Improved performance of silicon heterojunction solar cells via 3× three-step boron-doping

To improve the doping efficiency of boron (B)-doped hydrogenated amorphous silicon [a-Si:H(p)] films, a three-step post-B-doping method was developed. This post-treatment method presents the potential to enhance not only the B content but also the hydrogen content in a-Si:H(p) films by increasing the number of treatment times.

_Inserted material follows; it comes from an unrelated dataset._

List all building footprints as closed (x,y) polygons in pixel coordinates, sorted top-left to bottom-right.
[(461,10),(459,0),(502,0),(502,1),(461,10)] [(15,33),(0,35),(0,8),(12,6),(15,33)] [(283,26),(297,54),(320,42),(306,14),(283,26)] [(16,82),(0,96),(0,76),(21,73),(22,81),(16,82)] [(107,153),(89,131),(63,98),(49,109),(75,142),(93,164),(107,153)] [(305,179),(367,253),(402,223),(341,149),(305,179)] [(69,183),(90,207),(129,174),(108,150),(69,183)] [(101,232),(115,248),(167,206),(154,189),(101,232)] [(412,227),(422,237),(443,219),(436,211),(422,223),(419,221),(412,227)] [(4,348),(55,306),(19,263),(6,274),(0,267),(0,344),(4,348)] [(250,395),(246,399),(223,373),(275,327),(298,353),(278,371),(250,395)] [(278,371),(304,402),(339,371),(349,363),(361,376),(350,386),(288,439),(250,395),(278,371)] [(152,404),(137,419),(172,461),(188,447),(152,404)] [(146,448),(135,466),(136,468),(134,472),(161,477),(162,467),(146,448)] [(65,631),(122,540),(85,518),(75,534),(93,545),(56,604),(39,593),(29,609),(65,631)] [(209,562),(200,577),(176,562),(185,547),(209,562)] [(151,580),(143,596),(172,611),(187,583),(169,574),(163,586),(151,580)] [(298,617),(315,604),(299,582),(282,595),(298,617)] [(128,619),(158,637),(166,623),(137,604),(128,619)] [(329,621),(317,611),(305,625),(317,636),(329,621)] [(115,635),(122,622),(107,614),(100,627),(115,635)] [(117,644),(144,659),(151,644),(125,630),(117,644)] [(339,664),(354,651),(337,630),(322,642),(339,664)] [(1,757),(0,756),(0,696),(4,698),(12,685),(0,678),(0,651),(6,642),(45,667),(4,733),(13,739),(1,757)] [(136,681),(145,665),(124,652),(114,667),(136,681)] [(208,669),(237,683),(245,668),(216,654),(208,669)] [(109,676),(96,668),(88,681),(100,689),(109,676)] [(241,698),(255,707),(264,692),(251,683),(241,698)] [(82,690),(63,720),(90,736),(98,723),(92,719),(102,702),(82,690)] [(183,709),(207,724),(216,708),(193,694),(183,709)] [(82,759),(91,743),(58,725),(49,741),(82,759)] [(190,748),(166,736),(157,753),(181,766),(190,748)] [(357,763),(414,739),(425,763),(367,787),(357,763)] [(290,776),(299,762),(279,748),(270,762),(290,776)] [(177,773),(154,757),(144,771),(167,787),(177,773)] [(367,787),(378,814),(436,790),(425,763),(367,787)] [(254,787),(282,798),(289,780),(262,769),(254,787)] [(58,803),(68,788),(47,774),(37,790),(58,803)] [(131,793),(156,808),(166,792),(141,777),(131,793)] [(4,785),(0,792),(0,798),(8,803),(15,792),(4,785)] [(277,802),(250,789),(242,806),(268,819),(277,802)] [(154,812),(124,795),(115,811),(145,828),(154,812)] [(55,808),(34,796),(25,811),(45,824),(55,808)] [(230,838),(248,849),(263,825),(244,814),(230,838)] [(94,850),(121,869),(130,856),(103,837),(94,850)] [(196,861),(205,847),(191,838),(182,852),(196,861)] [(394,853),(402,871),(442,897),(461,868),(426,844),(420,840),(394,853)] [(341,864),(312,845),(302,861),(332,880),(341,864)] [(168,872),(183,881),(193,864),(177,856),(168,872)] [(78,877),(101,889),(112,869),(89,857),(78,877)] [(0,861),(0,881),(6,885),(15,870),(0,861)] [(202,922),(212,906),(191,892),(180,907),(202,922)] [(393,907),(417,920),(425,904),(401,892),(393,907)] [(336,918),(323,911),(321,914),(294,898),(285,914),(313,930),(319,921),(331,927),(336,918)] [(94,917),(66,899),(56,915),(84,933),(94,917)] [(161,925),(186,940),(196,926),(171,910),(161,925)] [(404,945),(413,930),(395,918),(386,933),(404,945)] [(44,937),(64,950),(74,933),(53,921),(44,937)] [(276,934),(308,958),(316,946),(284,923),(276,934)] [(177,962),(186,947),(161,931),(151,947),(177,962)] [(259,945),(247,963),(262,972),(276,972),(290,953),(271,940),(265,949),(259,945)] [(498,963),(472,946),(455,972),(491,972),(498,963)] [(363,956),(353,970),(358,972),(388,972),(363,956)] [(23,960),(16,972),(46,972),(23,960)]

Based on secondary ion mass spectroscopy and dark conductivity measurements, the B concentration and efficiency of B-doping in a-Si:H(p) films were effectively improved by the three-step B-doping treatment. Furthermore, it was demonstrated that the atomic hydrogen generated during the B-doping process could diffuse into the a-Si:H(p) film and the underlying a-Si:H(i) layers, which is beneficial for suppressing the carrier recombination in the a-Si:H(p/i) passivation layers. There was an absolute increase of 600 μs in the effective minority carrier lifetime in the standard a-Si:H(n)/a-Si:H(i)/c-Si(n)/a-Si:H(i)/a-Si:H(p) structure by the 3× three-step treatment on the emitter side. Consequently, enhancements in both the open circuit voltage and the fill factor were observed, resulting in a 0.28% absolute gain (approximately) in the conversion efficiency of silicon heterojunction cells.